**** Trecho para leitura ****

Brasil, o País que Esquece de Propósito

O Brasil não tem memória curta. Tem memória seletiva. E o mais grave: tem memória manipulada. Ao longo dos séculos, nossa história foi sendo contada, apagada, recontada — sempre de acordo com o interesse de quem estava no poder. Cada mudança de regime, cada novo governo, cada elite dominante, cuidou de moldar o passado conforme suas necessidades do presente.

Nas escolas, aprendemos sobre Dom Pedro gritando “Independência ou Morte!”, pintado como um herói épico à beira de um riacho. Mas quase nada se fala sobre os interesses ingleses por trás daquele ato ou sobre o fato de que a independência brasileira foi, na prática, uma transferência de poder dentro da mesma elite colonial. Pouco se fala também sobre os negros que, mesmo libertos pela canetada da princesa, seguiram sem terra, sem trabalho, sem indenização — e sem nome. A abolição foi um gesto simbólico e conveniente, que permitiu ao Império posar de civilizado sem jamais desmontar a estrutura escravagista que sustentava o país.

Estudamos o ciclo do ouro, o do café, o da borracha… Mas raramente refletimos sobre o ciclo da desigualdade que se perpetuou em cada um deles. A riqueza gerada nesses ciclos não foi distribuída. Ela foi concentrada. Ela ergueu casarões, palacetes e fortunas familiares que ainda hoje estão no topo da pirâmide. Enquanto isso, os trabalhadores que produziram essa riqueza — quase sempre negros, indígenas, camponeses — foram descartados da narrativa.

Quando falamos em República, celebramos datas, hinos e militares como se estivéssemos contando uma epopeia. Ignoramos que a República nasceu sem povo, sem voto, sem legitimidade popular. Um golpe palaciano, arquitetado por uma elite militar e agrária, que não incluía os interesses das massas. O povo, esse detalhe incômodo, só foi chamado a votar muito tempo depois — e mesmo assim, de forma controlada, censitária e manipulada. A história da República é, em grande parte, a história de como se evitou uma verdadeira democracia.

Passamos por ditaduras, golpes, censura e repressão — e o que ficou? Nostalgia. O Brasil é um dos poucos países onde torturadores viram nome de ponte, onde há viúvas da ditadura desfilando em avenidas, onde um presidente eleito chega a dizer que “o erro foi torturar e não matar”. Isso não é só descaso. É projeto. É cultivo consciente da ignorância histórica como ferramenta de controle social.

****

▸ **Exercícios**:
a – Extraia do texto sobre a memória histórica do Brasil o trecho que vai de "Quando falamos em" até "uma verdadeira democracia.", incluindo essas palavras.
b – Escreva a continuação do texto sobre a memória histórica do Brasil a partir da última frase apresentada.

**** Entradas de dados ****

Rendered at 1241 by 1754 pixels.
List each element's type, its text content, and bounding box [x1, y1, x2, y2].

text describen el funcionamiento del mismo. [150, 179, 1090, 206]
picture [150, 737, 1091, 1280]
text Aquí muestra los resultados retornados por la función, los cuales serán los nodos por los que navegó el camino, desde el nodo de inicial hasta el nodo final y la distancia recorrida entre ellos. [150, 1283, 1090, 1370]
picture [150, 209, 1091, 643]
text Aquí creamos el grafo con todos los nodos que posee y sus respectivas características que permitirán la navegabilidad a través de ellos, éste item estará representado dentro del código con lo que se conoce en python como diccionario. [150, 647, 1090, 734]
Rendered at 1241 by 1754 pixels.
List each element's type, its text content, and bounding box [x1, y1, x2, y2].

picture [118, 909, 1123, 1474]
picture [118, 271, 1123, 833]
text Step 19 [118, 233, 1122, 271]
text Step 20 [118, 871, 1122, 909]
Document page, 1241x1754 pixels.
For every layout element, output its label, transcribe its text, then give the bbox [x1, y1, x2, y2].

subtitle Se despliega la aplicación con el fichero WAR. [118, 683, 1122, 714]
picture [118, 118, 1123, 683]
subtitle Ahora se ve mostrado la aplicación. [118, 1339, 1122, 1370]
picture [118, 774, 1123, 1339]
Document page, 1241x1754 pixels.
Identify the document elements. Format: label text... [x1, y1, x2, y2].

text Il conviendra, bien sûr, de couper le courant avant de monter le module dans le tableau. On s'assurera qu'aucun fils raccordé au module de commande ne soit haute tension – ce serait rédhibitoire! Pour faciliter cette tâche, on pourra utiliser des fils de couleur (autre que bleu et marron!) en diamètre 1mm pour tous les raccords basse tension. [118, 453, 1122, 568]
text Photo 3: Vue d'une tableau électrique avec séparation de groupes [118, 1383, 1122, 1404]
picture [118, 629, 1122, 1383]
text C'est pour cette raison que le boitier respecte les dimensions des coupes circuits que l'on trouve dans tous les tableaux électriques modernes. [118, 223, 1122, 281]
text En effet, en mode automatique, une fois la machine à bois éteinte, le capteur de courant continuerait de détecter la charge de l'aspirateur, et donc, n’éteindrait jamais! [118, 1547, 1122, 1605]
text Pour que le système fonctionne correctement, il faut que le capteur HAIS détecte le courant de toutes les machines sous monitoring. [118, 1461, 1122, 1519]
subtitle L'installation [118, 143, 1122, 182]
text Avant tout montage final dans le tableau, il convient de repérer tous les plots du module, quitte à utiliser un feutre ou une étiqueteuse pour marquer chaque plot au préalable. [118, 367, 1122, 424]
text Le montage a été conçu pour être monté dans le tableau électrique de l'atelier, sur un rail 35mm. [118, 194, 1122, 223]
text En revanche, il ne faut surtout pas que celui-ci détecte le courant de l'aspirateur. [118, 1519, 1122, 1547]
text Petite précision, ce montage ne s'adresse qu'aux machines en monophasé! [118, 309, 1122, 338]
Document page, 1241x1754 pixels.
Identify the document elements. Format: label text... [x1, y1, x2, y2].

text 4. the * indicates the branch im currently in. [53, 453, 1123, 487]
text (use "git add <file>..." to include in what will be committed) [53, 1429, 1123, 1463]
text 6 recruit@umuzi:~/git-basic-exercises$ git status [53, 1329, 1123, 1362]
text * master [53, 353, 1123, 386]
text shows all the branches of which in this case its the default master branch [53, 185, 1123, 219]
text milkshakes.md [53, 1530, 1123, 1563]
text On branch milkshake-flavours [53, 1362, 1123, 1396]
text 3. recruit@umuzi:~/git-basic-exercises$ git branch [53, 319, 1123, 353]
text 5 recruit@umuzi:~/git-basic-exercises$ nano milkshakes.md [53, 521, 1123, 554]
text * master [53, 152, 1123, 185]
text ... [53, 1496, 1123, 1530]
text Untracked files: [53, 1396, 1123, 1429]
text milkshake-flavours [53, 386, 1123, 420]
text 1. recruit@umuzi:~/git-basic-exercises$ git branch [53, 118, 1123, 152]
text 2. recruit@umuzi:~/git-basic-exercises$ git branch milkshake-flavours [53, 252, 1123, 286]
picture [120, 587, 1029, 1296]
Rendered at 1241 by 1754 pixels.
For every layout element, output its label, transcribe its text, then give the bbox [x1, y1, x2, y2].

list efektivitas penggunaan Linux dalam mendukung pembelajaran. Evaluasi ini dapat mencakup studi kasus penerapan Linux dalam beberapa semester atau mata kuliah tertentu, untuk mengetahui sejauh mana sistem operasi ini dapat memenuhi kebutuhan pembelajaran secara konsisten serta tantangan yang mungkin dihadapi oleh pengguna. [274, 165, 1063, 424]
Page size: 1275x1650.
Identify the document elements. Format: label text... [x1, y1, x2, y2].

****

▸ **Respostas dos exercícios**:
a –
Quando falamos em República, celebramos datas, hinos e militares como se estivéssemos contando uma epopeia. Ignoramos que a República nasceu sem povo, sem voto, sem legitimidade popular. Um golpe palaciano, arquitetado por uma elite militar e agrária, que não incluía os interesses das massas. O povo, esse detalhe incômodo, só foi chamado a votar muito tempo depois — e mesmo assim, de forma controlada, censitária e manipulada. A história da República é, em grande parte, a história de como se evitou uma verdadeira democracia.

b –
Nossa história oficial é feita de heróis de mármore e vilões invisíveis. Zumbi dos Palmares é citado com desconfiança, enquanto bandeirantes ganham nomes de avenidas, estátuas e instituições. Revoltas populares são reduzidas a rodapés nos livros. A Guerra de Canudos é chamada de “fanatismo”, a Revolta da Chibata é “indisciplina militar”, a Cabanagem é uma nota de rodapé. A escravidão, com seus mais de 300 anos de brutalidade sistemática, é tratada como um “período difícil” — um eufemismo cruel para o maior crime da nossa história.

O Brasil, como projeto de nação, se construiu sobre o esquecimento conveniente. A história foi higienizada para caber no currículo escolar sem causar desconforto. Por isso, quando surgem vozes pedindo justiça histórica — seja na forma de cotas, de reconhecimento aos povos originários, ou de reparações — a resposta ainda é: “pra que mexer no passado?” Como se o passado não vivesse em cada esquina. Como se o presente não fosse o espelho invertido do que se omitiu ontem.

Tentativas de contar outras versões são imediatamente taxadas de “revisionismo ideológico”. Como se houvesse apenas uma versão legítima: a oficial, a do colonizador, a dos vencedores. Mas a história verdadeira é feita de conflitos. É feita de vozes abafadas, de silêncios impostos, de dores que precisam ser lembradas, e não apagadas.

A verdade é que o Brasil não precisa de mais estátuas. Precisa de mais livros, mais memória, mais escuta. Precisa ensinar que a Independência foi negociada, que a República foi imposta, que a Abolição foi incompleta. Precisa mostrar que por trás de cada data comemorativa há uma história complexa, suja, contraditória — mas real.

Enquanto continuarmos ensinando o 7 de setembro como um ato de bravura, ignorando os levantes populares, as traições políticas e os interesses internacionais que moldaram esse país, seguiremos repetindo as mesmas tragédias. Só mudam os personagens e as desculpas.

O Brasil precisa parar de esquecer por conveniência. E começar a lembrar por consciência.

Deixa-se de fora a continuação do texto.